§ Your instructions: Among the lines below, list those containing the string "Falster".

§ Page-level text extractions:

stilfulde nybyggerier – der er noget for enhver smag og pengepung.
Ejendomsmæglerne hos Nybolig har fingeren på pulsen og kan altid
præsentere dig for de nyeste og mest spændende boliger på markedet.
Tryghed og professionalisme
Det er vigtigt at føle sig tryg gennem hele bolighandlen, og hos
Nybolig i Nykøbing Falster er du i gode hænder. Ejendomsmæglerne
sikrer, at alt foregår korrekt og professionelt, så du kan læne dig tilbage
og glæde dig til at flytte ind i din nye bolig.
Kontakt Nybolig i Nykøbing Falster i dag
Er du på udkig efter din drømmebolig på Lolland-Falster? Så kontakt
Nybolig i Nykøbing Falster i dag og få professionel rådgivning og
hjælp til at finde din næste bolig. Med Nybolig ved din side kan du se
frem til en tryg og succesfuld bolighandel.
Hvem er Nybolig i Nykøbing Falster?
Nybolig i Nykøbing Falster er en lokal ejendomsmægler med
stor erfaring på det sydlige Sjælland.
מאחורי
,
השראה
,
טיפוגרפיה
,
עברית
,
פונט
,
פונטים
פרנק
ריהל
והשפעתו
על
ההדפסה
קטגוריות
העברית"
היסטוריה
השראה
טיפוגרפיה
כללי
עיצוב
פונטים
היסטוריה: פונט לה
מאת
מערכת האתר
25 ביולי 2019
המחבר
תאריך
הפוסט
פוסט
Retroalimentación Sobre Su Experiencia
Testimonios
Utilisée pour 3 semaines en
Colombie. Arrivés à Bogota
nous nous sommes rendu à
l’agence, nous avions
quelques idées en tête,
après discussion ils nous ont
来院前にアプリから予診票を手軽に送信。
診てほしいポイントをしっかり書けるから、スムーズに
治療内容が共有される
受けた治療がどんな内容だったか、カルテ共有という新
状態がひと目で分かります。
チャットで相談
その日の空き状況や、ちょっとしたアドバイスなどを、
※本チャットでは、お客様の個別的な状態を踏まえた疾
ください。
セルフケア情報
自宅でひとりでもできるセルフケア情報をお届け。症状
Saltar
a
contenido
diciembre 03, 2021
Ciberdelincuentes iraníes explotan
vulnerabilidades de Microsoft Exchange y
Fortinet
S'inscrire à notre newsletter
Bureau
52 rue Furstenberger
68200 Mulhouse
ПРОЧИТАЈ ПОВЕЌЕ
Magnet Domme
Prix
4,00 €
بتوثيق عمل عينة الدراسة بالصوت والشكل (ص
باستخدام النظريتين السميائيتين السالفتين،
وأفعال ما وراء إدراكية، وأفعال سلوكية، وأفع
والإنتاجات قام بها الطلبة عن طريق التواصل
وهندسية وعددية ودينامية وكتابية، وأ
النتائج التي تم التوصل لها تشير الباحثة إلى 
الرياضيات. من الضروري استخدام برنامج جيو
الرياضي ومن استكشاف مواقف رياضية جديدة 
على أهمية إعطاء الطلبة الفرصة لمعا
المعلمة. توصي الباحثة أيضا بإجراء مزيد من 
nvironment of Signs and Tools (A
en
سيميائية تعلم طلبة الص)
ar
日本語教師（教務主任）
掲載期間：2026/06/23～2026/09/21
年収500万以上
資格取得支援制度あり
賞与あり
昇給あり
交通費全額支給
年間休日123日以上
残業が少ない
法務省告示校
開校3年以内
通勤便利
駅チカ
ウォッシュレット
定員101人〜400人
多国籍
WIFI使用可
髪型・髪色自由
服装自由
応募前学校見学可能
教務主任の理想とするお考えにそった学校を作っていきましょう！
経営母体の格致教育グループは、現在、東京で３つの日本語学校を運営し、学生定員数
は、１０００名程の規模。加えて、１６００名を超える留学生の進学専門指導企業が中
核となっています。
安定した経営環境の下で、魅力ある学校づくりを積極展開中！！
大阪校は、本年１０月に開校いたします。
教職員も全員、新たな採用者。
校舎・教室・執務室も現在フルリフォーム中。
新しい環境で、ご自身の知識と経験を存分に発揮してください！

§ Solution for this exercise:
Nybolig i Nykøbing Falster er du i gode hænder. Ejendomsmæglerne
Kontakt Nybolig i Nykøbing Falster i dag
Er du på udkig efter din drømmebolig på Lolland-Falster? Så kontakt
Nybolig i Nykøbing Falster i dag og få professionel rådgivning og
Hvem er Nybolig i Nykøbing Falster?
Nybolig i Nykøbing Falster er en lokal ejendomsmægler med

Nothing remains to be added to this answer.